Categorical data refers to variables that are made up of label values like different categories that sometimes have a natural ordering to them. Some machine learning algorithms can work directly with categorical data depending on implementation, such as a decision tree, but most require the variables to be a numeric value. This means that any categorical data must be mapped to integers. To convert a categorical variable there are 2 steps and they are as follows:
In this step each category in the categorical variable is assigned an integer value.
For categorical variables where no such ordinal relationship exists, the integer encoding is not enough. This is were one-hot encoding is useful.
One hot encoding is a process by which categorical variables are converted into a form that could be provided to ML algorithms to do a better job in prediction. In other words One-hot encoding is the process of converting a categorical variable with multiple categories into multiple variables, each with a value of 1 or 0.

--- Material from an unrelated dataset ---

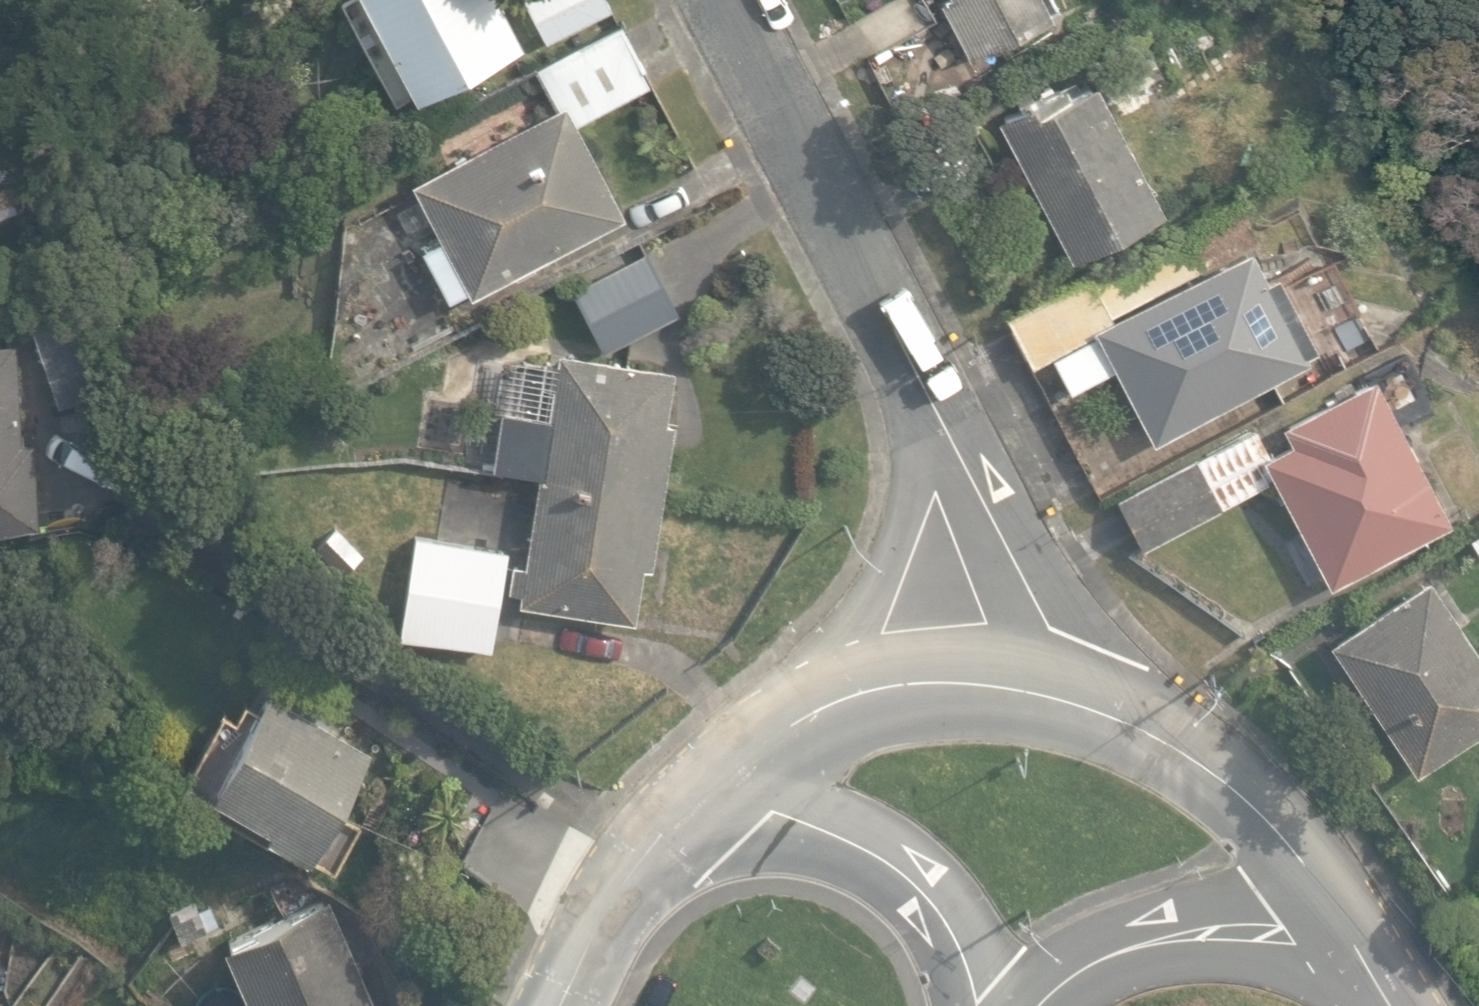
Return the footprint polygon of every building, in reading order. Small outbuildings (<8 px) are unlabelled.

df <- data.frame(x = seq(1,10,by=1),
y = sample(c("R","G","B"), 10, replace = TRUE))
df_dummy <- dummyVars(" ~ .", data=df)
df_new <- data.frame(predict(df_dummy, newdata = df))
df_new
## x yB yG yR
## 1 1 0 0 1
## 2 2 1 0 0
## 3 3 0 1 0
## 4 4 0 0 1
## 5 5 1 0 0
## 6 6 1 0 0
## 7 7 0 1 0
## 8 8 0 1 0
## 9 9 0 0 1
## 10 10 0 0 1
The reason for using one-hot encoding was discussed and understood with an example.
The key points discussed as as follows:
Categorical data refers to variables that are made up of a finite set of `label values`.
Most machine learning algorithms require numerical variables.
The methods used to convert categorical data to integer data are integer encoding and one-hot encoding.